_REQUIREMENTS_
Reproduce the data below, substituting "catalog" for every occurrence of "catalogue" and keeping everything else unchanged. Omit the pictures.

_DATA SUPPLIED_
"""
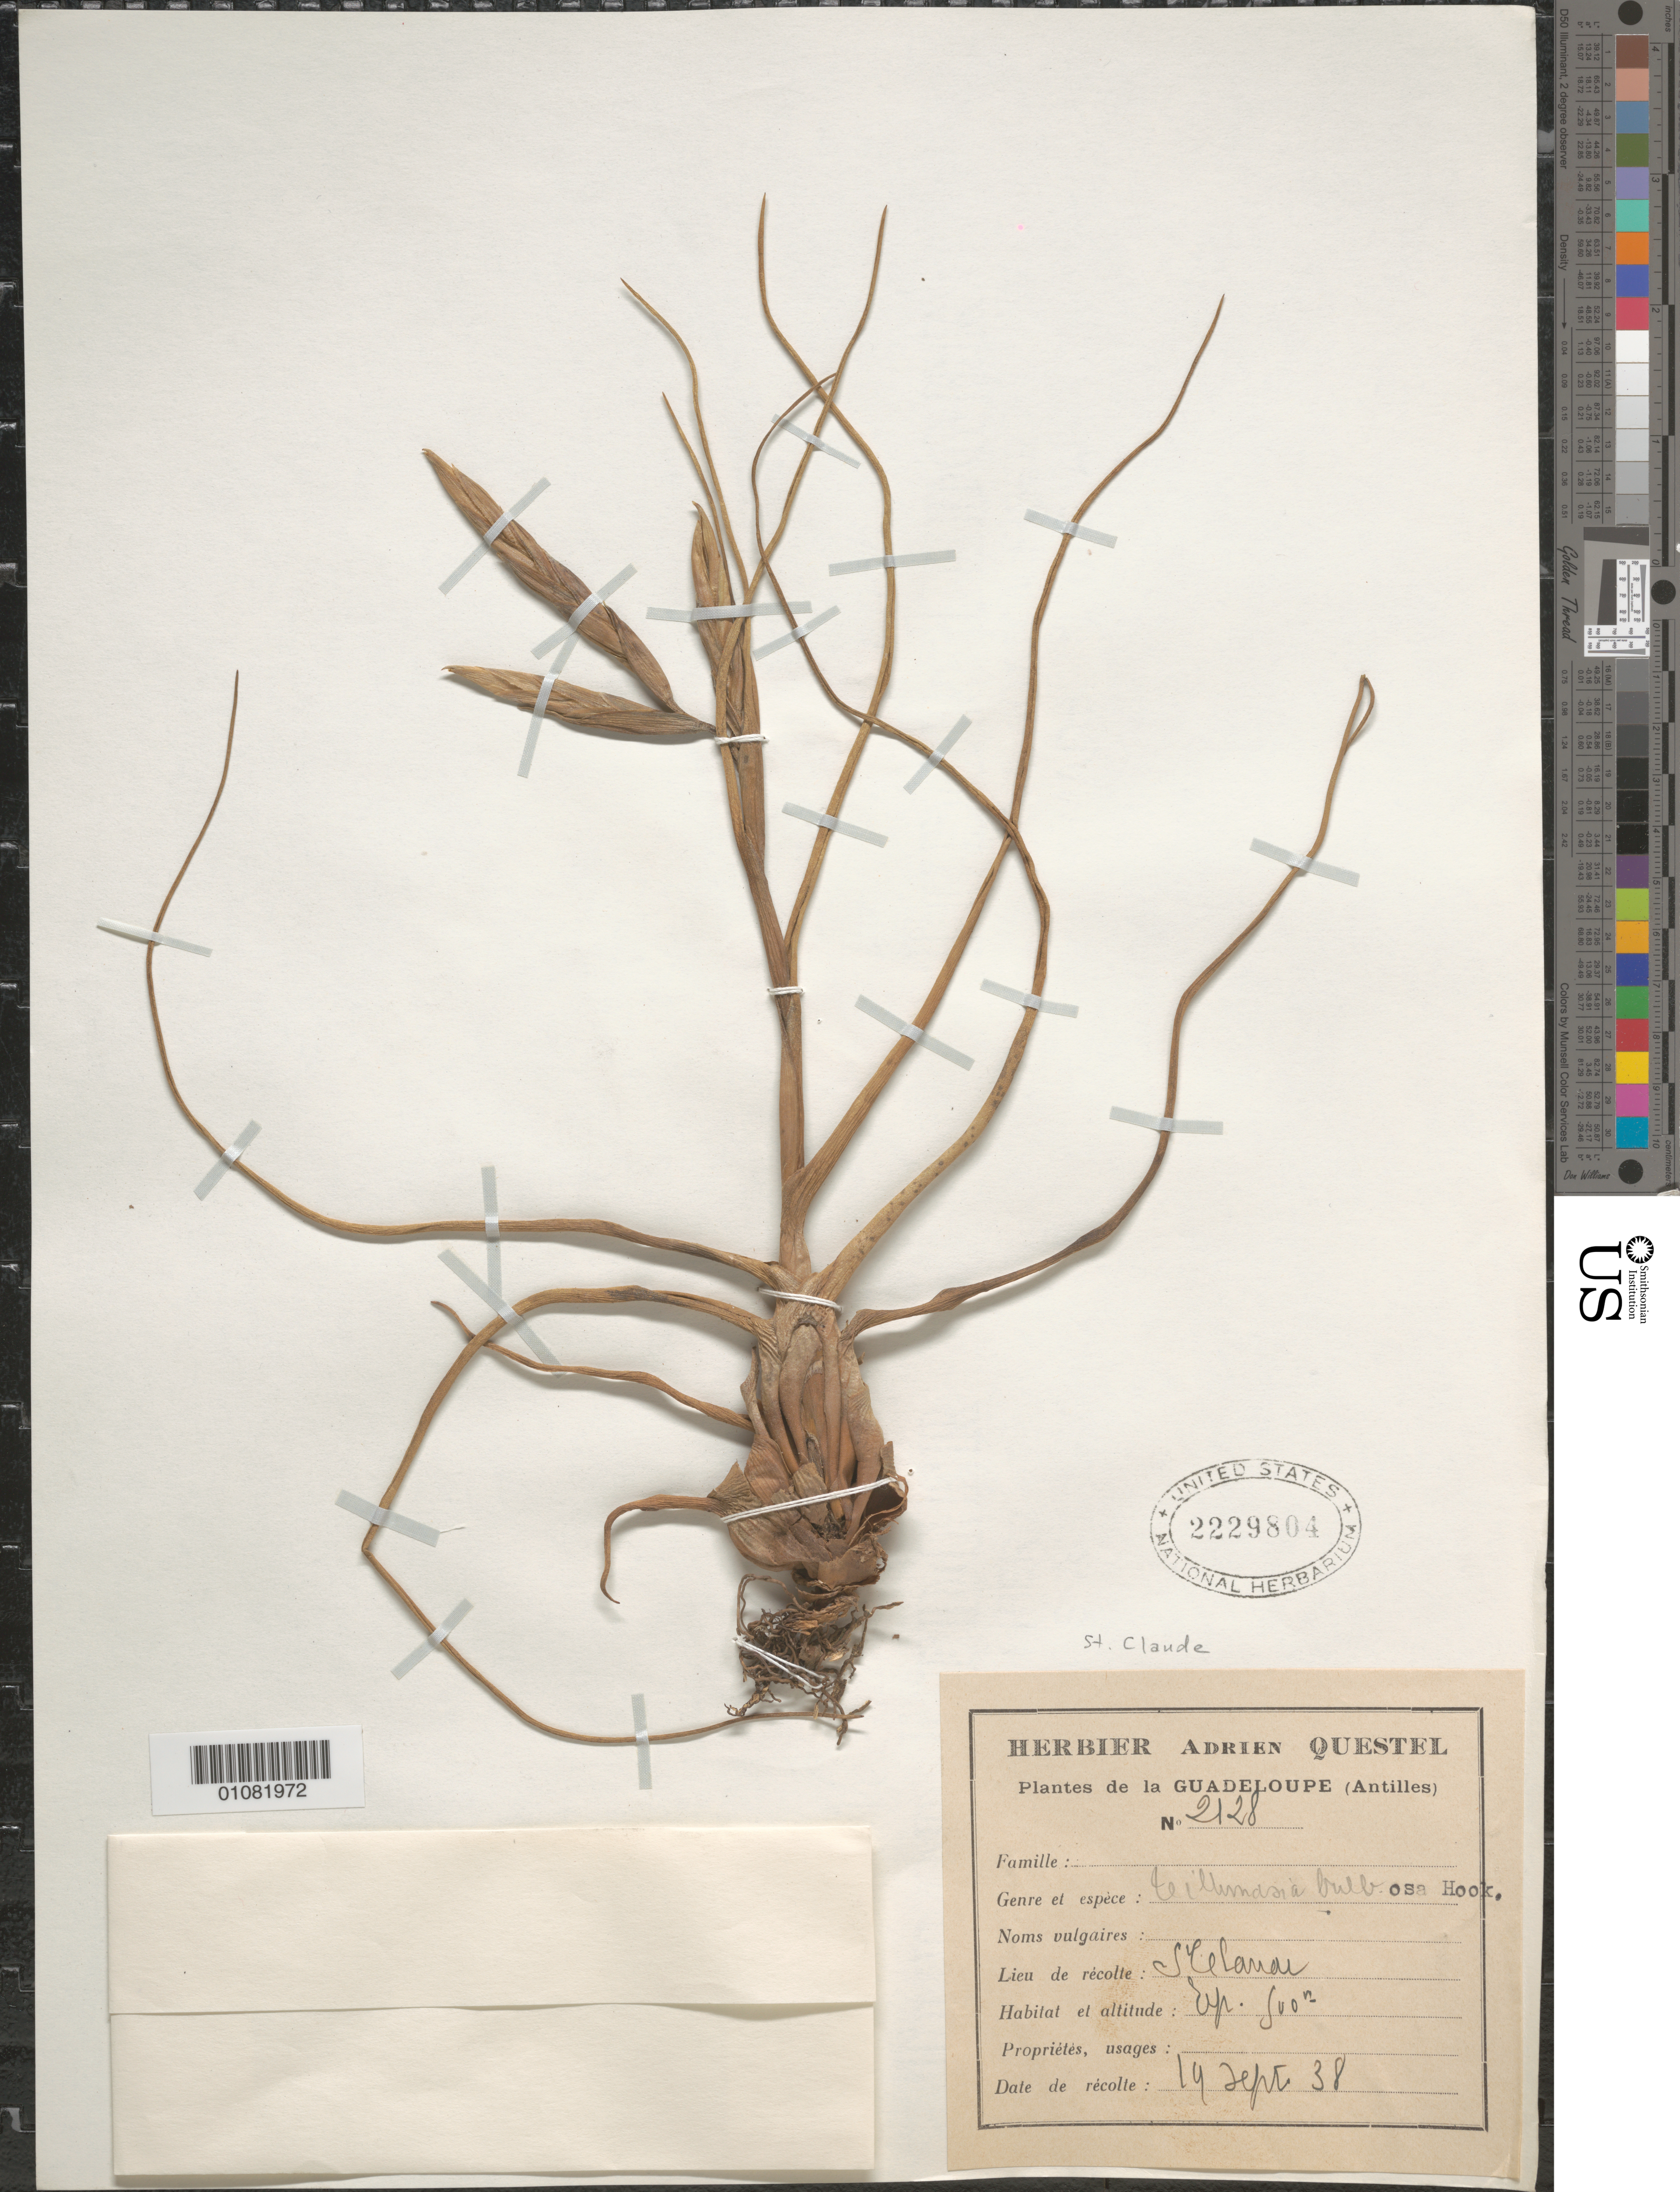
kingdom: Plantae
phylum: Tracheophyta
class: Liliopsida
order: Poales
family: Bromeliaceae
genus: Tillandsia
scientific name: Tillandsia bulbosa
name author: Hook.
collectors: A. Questel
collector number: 2128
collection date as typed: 19 Sep 1938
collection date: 1938-09-19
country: Guadeloupe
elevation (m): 500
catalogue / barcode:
"""
_EXERCISE RESPONSE_
kingdom: Plantae
phylum: Tracheophyta
class: Liliopsida
order: Poales
family: Bromeliaceae
genus: Tillandsia
scientific name: Tillandsia bulbosa
name author: Hook.
collectors: A. Questel
collector number: 2128
collection date as typed: 19 Sep 1938
collection date: 1938-09-19
country: Guadeloupe
elevation (m): 500
catalog / barcode:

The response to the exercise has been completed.